**PROBLEM DETAILS:** Go to the line holding "pink stool [348,294,465,486] -> none" in the entries below and write out exactly every line down to and including the line holding "camera: 50 degrees left, 0 degrees up".

Items listed in a dataset
◇ ◇ ◇ ◇ ◇

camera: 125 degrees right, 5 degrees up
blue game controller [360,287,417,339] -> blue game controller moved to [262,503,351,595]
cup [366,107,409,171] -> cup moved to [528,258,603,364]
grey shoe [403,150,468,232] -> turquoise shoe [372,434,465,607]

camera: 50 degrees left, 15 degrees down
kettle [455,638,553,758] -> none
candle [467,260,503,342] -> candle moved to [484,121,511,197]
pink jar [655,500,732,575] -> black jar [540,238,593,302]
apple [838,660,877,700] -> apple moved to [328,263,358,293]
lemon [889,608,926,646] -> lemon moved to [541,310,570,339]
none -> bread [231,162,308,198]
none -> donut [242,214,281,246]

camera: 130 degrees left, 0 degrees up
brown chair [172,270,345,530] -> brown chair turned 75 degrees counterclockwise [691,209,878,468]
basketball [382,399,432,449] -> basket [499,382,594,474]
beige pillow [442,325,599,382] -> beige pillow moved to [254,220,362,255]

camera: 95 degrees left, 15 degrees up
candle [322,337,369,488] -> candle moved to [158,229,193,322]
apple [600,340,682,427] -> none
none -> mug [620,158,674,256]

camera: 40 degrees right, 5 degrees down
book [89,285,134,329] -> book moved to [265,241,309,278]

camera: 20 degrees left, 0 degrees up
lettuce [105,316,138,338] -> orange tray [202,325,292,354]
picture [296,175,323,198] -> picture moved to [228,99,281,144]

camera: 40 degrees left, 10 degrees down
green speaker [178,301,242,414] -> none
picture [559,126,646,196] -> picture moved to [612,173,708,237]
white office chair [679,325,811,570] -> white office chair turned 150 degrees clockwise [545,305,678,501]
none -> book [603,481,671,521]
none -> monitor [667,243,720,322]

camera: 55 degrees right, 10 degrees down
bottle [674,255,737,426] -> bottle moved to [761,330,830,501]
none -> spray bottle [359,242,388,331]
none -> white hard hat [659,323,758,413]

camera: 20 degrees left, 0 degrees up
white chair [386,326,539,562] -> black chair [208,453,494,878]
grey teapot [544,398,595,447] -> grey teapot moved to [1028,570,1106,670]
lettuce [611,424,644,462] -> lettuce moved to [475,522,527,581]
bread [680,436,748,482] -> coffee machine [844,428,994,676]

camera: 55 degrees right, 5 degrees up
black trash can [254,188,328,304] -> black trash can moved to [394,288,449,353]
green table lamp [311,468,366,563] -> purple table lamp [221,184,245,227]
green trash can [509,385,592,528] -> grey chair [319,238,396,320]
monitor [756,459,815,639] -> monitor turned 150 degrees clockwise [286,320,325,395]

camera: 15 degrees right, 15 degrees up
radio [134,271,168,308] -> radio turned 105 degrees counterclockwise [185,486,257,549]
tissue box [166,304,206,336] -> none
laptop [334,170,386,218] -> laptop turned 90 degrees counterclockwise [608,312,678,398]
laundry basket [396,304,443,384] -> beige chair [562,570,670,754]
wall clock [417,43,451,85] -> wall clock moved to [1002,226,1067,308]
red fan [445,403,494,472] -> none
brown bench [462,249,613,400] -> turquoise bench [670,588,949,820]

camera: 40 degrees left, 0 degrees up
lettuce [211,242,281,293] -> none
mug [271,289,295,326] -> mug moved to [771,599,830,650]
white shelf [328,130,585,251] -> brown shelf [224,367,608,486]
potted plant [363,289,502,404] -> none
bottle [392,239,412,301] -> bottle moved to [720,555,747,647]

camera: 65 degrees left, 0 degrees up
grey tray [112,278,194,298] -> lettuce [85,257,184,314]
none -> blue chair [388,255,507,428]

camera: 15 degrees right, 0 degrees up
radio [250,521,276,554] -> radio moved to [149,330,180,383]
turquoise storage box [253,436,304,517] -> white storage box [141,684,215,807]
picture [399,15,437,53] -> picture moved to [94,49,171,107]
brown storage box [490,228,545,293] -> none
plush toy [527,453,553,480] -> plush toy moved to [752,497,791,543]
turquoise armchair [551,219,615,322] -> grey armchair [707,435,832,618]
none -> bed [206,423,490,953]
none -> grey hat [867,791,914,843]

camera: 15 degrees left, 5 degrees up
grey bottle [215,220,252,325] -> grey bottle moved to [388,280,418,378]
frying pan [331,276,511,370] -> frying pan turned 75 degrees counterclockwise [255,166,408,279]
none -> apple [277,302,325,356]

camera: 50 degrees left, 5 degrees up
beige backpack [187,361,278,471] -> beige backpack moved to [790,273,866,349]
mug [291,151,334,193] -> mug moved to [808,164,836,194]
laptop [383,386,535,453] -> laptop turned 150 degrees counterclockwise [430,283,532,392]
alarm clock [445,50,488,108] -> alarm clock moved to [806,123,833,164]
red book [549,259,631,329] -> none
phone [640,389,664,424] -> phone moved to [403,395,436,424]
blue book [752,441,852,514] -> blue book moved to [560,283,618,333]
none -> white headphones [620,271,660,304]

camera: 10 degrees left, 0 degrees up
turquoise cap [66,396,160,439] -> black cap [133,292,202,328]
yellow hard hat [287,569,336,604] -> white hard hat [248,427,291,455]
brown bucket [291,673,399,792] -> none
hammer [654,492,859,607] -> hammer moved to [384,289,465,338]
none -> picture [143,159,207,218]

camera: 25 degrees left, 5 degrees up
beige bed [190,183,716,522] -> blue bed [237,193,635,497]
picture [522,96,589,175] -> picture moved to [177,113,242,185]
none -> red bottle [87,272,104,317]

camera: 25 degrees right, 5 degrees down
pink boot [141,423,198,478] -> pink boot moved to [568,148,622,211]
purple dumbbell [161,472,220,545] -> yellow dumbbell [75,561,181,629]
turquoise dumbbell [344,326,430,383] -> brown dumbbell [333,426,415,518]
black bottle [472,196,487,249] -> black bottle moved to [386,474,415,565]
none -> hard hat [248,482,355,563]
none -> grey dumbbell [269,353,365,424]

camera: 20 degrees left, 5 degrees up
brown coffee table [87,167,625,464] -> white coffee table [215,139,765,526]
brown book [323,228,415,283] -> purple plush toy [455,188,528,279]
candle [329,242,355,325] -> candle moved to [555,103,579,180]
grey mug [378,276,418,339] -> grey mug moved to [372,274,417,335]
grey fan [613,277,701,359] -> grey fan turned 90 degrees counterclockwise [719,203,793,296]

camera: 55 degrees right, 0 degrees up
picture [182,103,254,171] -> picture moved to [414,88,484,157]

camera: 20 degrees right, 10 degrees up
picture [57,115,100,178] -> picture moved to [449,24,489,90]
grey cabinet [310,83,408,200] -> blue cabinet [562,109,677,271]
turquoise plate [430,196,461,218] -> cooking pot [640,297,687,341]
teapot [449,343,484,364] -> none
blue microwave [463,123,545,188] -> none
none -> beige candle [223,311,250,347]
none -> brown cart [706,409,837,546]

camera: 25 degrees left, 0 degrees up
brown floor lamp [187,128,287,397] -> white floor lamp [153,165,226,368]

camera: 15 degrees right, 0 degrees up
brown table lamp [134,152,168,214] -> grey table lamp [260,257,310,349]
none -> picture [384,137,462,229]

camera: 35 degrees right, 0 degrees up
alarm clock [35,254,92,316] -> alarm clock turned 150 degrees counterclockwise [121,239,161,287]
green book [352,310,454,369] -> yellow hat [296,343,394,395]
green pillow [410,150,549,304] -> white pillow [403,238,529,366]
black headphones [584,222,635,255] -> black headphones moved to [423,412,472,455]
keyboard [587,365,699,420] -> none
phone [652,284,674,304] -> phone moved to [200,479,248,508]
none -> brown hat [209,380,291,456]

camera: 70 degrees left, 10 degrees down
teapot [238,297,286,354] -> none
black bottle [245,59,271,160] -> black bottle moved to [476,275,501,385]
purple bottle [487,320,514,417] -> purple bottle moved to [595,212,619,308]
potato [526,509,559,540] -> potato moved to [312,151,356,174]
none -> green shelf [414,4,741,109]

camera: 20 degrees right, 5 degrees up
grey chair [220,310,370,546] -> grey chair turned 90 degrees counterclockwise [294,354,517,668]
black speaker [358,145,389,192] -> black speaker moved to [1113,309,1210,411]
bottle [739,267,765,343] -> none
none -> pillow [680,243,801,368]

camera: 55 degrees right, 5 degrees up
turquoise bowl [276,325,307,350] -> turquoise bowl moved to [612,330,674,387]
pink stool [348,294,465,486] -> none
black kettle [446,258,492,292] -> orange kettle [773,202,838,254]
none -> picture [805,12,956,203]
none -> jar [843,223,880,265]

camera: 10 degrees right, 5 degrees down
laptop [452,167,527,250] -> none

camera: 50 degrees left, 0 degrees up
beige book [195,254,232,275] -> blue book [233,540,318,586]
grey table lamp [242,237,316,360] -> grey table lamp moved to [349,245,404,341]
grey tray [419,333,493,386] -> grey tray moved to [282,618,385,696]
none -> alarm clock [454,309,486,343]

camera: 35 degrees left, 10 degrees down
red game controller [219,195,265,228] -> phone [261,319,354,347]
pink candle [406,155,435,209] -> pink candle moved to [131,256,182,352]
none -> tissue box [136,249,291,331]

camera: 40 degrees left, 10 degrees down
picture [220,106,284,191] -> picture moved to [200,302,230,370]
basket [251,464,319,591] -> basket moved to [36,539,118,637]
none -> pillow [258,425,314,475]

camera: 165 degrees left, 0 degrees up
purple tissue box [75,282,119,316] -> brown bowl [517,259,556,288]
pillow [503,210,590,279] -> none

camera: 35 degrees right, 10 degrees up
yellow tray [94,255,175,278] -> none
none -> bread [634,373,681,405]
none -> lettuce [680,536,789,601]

◇ ◇ ◇ ◇ ◇

**RESULT:**
pink stool [348,294,465,486] -> none
black kettle [446,258,492,292] -> orange kettle [773,202,838,254]
none -> picture [805,12,956,203]
none -> jar [843,223,880,265]

camera: 10 degrees right, 5 degrees down
laptop [452,167,527,250] -> none

camera: 50 degrees left, 0 degrees up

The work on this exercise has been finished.